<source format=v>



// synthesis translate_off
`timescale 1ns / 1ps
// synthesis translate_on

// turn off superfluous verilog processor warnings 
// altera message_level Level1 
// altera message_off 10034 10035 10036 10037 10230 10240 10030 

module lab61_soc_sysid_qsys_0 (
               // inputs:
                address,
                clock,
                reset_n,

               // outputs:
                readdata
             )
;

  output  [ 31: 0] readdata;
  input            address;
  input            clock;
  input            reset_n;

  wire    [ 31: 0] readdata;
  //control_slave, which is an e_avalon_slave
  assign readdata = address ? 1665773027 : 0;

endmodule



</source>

---+---

Exercise instructions -
Whatever appears in the material must be set down again, word for word.

Exercise result -
<source format=v>



// synthesis translate_off
`timescale 1ns / 1ps
// synthesis translate_on

// turn off superfluous verilog processor warnings 
// altera message_level Level1 
// altera message_off 10034 10035 10036 10037 10230 10240 10030 

module lab61_soc_sysid_qsys_0 (
               // inputs:
                address,
                clock,
                reset_n,

               // outputs:
                readdata
             )
;

  output  [ 31: 0] readdata;
  input            address;
  input            clock;
  input            reset_n;

  wire    [ 31: 0] readdata;
  //control_slave, which is an e_avalon_slave
  assign readdata = address ? 1665773027 : 0;

endmodule



</source>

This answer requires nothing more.